* [Your task]
Your copy of the data below must be exact and must leave out all pictures.

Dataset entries
-.-.-

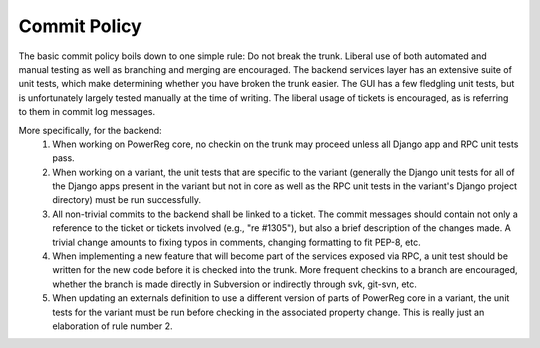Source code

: .. _commit_policy:

=============
Commit Policy
=============

The basic commit policy boils down to one simple rule: Do not break
the trunk. Liberal use of both automated and manual testing as well as
branching and merging are encouraged.  The backend services layer has
an extensive suite of unit tests, which make determining whether you have
broken the trunk easier.  The GUI has a few fledgling unit tests, but is
unfortunately largely tested manually at the time of writing.
The liberal usage of tickets is encouraged, as is 
referring to them in commit log messages.

More specifically, for the backend:
 1. When working on PowerReg core, no checkin on the trunk may proceed unless
    all Django app and RPC unit tests pass.
 2. When working on a variant, the unit tests that are specific to the variant
    (generally the Django unit tests for all of the Django apps present in the
    variant but not in core as well as the RPC unit tests in the variant's
    Django project directory) must be run successfully.
 3. All non-trivial commits to the backend shall be linked to a ticket.  The commit
    messages should contain not only a reference to the ticket or tickets involved
    (e.g., "re #1305"), but also a brief description of the changes made.  A trivial
    change amounts to fixing typos in comments, changing formatting to fit PEP-8,
    etc.
 4. When implementing a new feature that will become part of the services exposed
    via RPC, a unit test should be written for the new code before it is checked into
    the trunk.  More frequent checkins to a branch are encouraged, whether the
    branch is made directly in Subversion or indirectly through svk, git-svn, etc.
 5. When updating an externals definition to use a different version of parts of PowerReg
    core in a variant, the unit tests for the variant must be run before checking
    in the associated property change.  This is really just an elaboration of
    rule number 2.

-.-.-

* [Result of the task]
Source code

: .. _commit_policy:

=============
Commit Policy
=============

The basic commit policy boils down to one simple rule: Do not break
the trunk. Liberal use of both automated and manual testing as well as
branching and merging are encouraged.  The backend services layer has
an extensive suite of unit tests, which make determining whether you have
broken the trunk easier.  The GUI has a few fledgling unit tests, but is
unfortunately largely tested manually at the time of writing.
The liberal usage of tickets is encouraged, as is 
referring to them in commit log messages.

More specifically, for the backend:
 1. When working on PowerReg core, no checkin on the trunk may proceed unless
    all Django app and RPC unit tests pass.
 2. When working on a variant, the unit tests that are specific to the variant
    (generally the Django unit tests for all of the Django apps present in the
    variant but not in core as well as the RPC unit tests in the variant's
    Django project directory) must be run successfully.
 3. All non-trivial commits to the backend shall be linked to a ticket.  The commit
    messages should contain not only a reference to the ticket or tickets involved
    (e.g., "re #1305"), but also a brief description of the changes made.  A trivial
    change amounts to fixing typos in comments, changing formatting to fit PEP-8,
    etc.
 4. When implementing a new feature that will become part of the services exposed
    via RPC, a unit test should be written for the new code before it is checked into
    the trunk.  More frequent checkins to a branch are encouraged, whether the
    branch is made directly in Subversion or indirectly through svk, git-svn, etc.
 5. When updating an externals definition to use a different version of parts of PowerReg
    core in a variant, the unit tests for the variant must be run before checking
    in the associated property change.  This is really just an elaboration of
    rule number 2.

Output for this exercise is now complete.